▶ WHAT IS REQUIRED: All lines from the one containing "スで脱毛ができそうですね。" through the final line of the entries are to be written out verbatim; no other line is to be included.

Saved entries
»»

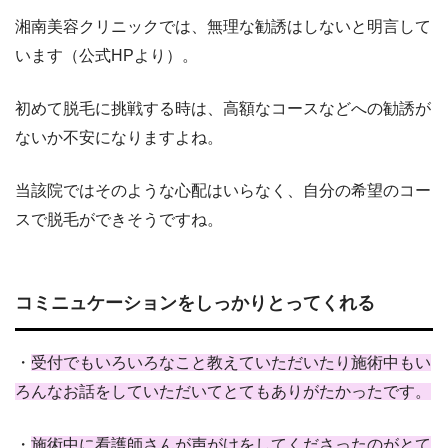
湘南美容クリニックでは、無理な勧誘はしないと明言して
います（公式HPより）。
初めて脱毛に挑戦する時は、高額なコースなどへの勧誘が
ないか不安になりますよね。
当該院ではそのような心配はいらなく、自分の希望のコー
スで脱毛ができそうですね。
コミニュケーションをしっかりとってくれる
・
受付でもいろいろなこと教えていただいたり施術中もい
ろんなお話をしていただいてとてもありがたかったです。
・
施術中に看護師さんが声がけをしてくださったのがとて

««

▶ ANSWER TO THE EXERCISE:
スで脱毛ができそうですね。
コミニュケーションをしっかりとってくれる
・
受付でもいろいろなこと教えていただいたり施術中もい
ろんなお話をしていただいてとてもありがたかったです。
・
施術中に看護師さんが声がけをしてくださったのがとて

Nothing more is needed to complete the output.